The homegrown jerky company also avoids using artificial dyes and preservatives. Some companies use a particular preservative that gives some jerky it's sheen, Anthony said.

Anthony said Blackjack even uses a higher grade of bag to carry their product. Anthony said the company aims to make every bite in the bag consistent.

"We want every bag you open to be like the last bag you bought," he said.

While Blackjack makes beef jerky as beef jerky has been made for the past 150 years, the facility uses modern equipment to speed up certain processes.

The meat slicer is especially impressive. The 72 blades, which look kind of like a record player, slice the beef jerky into thin strips. Two huge ovens hold two carts each holding 16 stacked trays, about 120 pounds of meat. A little over two hours and the meat is done, as opposed the old fashioned method which would take days. The cooked jerky is then divided and weighed on a large machine which funnels the finished product into four and 1.5 ounce portions. The jerky is then sealed and dated on one machine, then boxed and ready to ship.

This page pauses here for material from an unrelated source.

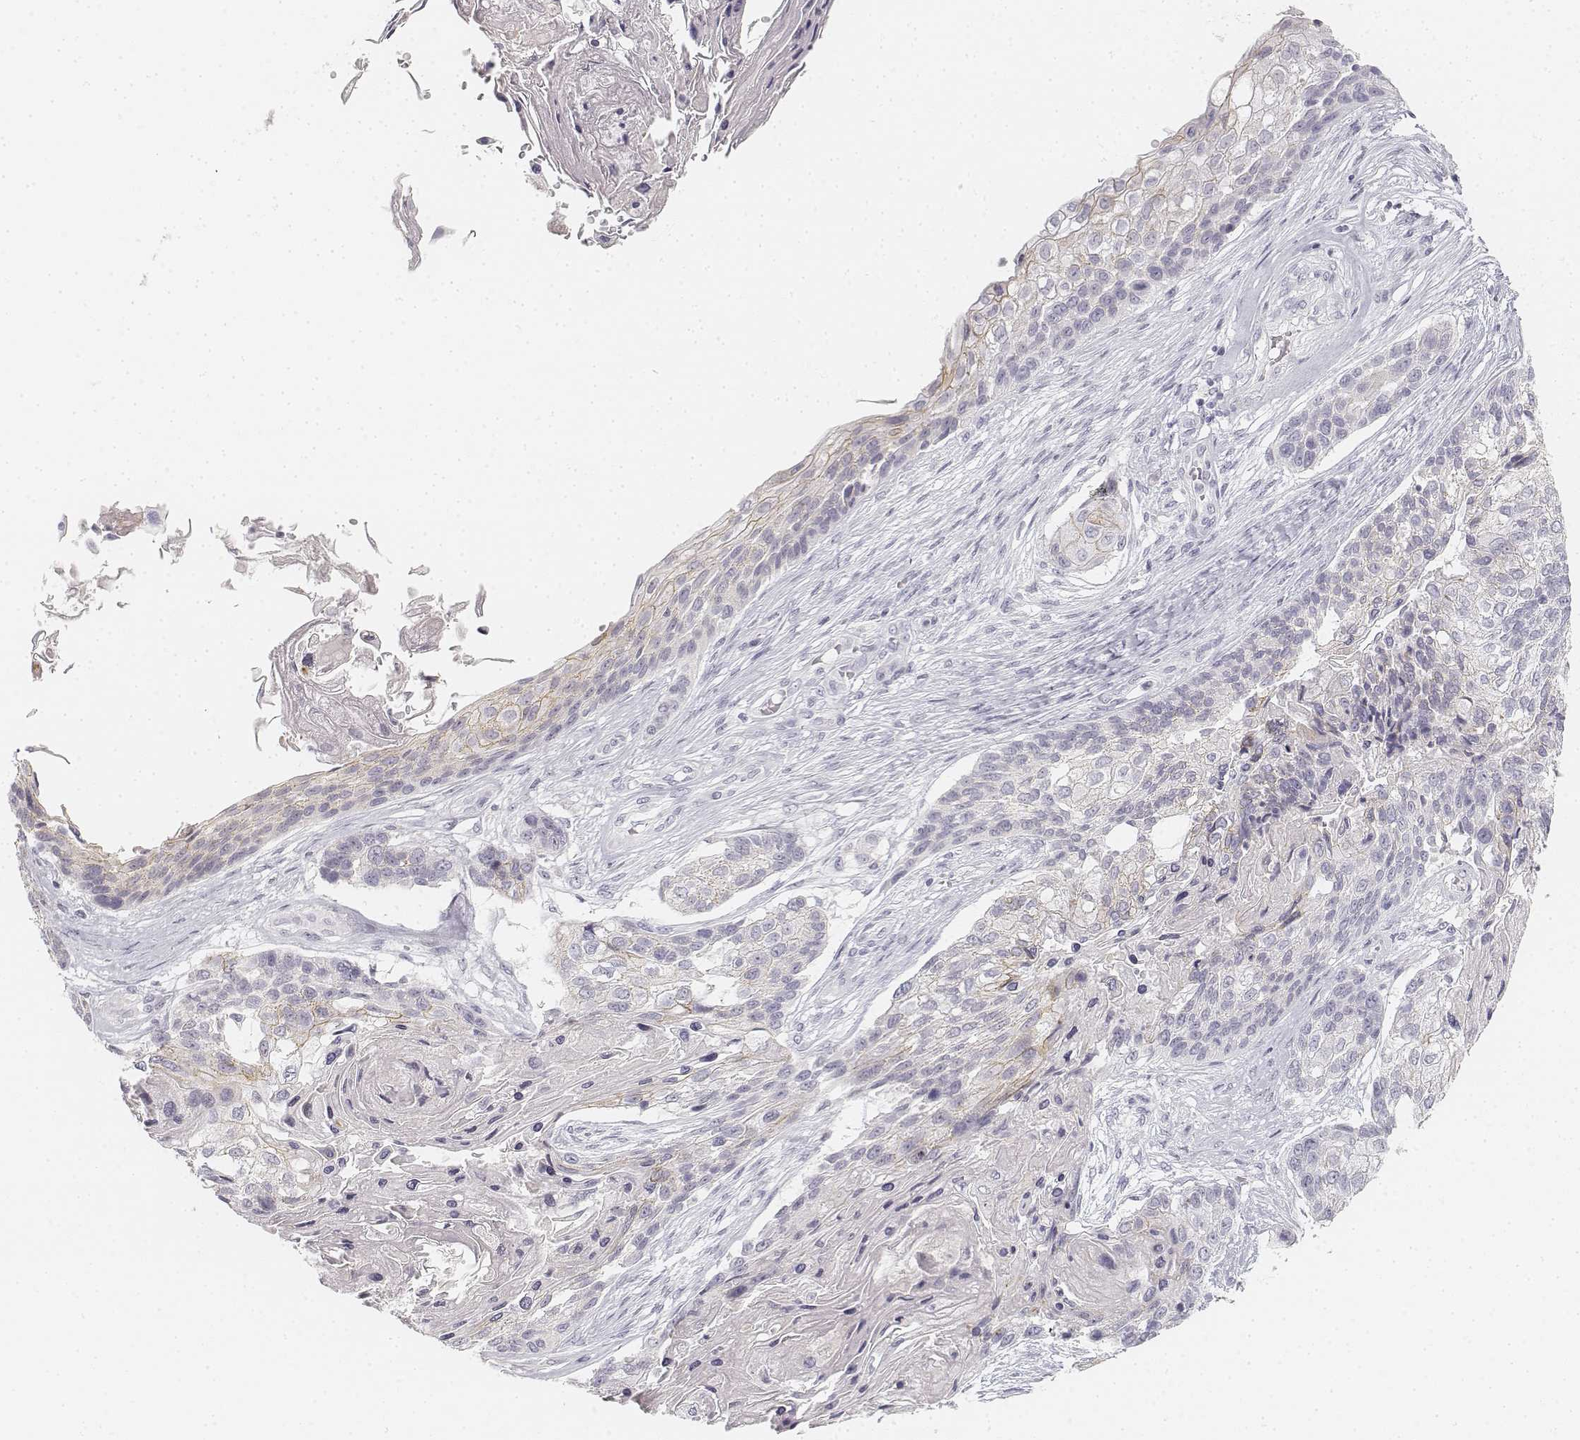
{"staining": {"intensity": "negative", "quantity": "none", "location": "none"}, "tissue": "lung cancer", "cell_type": "Tumor cells", "image_type": "cancer", "snomed": [{"axis": "morphology", "description": "Squamous cell carcinoma, NOS"}, {"axis": "topography", "description": "Lung"}], "caption": "An immunohistochemistry (IHC) image of lung cancer (squamous cell carcinoma) is shown. There is no staining in tumor cells of lung cancer (squamous cell carcinoma).", "gene": "DSG4", "patient": {"sex": "male", "age": 69}}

Calvin Cox, Blackjack Beef Jerky plant manager, oversees the daily production of all this jerky. His day starts at about 6 a.m. with a pre-operational inspection of the facility. At 7 a.m., production begins.

There is a lot more paperwork involved than one might think comes out of a beef jerky factory. Cox completes daily checklists twice a day. There is a huge, three inch binder for each oven. Cox stays on top of regulations and the plant is constantly cleaned.

A conservative estimate of the rate of production is 1,000 four ounce bags and 3,000 1.5 ounce bags per day, Anthony said. However the plant was designed to take on more and much larger business as word of the gas station delicacy grows and demand increases.

"If someone called today and ordered 20,000 bags, we'd be able to do it," he said.

Blackjack tries to aid the local economy as much as possible, Anthony said. Even though Blackjack has been offered cheaper material through imports, they've refused, Anthony said. Even the boxes that the product is shipped in come from Green Bay Packaging in Chickasha. The seven workers in the jerky plant are all hired locally as well.

The name, "Blackjack" comes from the history of beef jerky. Blackjack hickory was once used in the making of beef jerky. The owner, Tim Smith, came up with the blackjack idea.

There is also a tie in to the logo which features a grinning bull holding cards with a black ace of spades and jack of spades behind him.

The logo itself came from a 3 a.m epiphany, Anthony said. He said he had to get up and sketch it on a napkin just to get it out of his head.

The nutritional content of Blackjack Beef Jerky is on the front page of their website, One ounce has 45 calories and 11 grams of protein. There is also no added sugar in the product, Anthony said.

What makes Blackjack so popular, Anthony said, varies in accordance to the wide variety of palates it satisfies. He said that it's popular among denture wearers for it's yielding texture and among women for it's nutritional content and lack of mess, making it a good desk snack. It sometimes causes an almost rabid reaction, Anthony said. A local football team holds their coach hostage until he gives up the jerky.

In production since April, Blackjack beef jerky is already available in 50 local stores in Grady and surrounding counties. All have reordered, Anthony said. Jerky aficionados can also buy from their website or at their location in Ninnekah.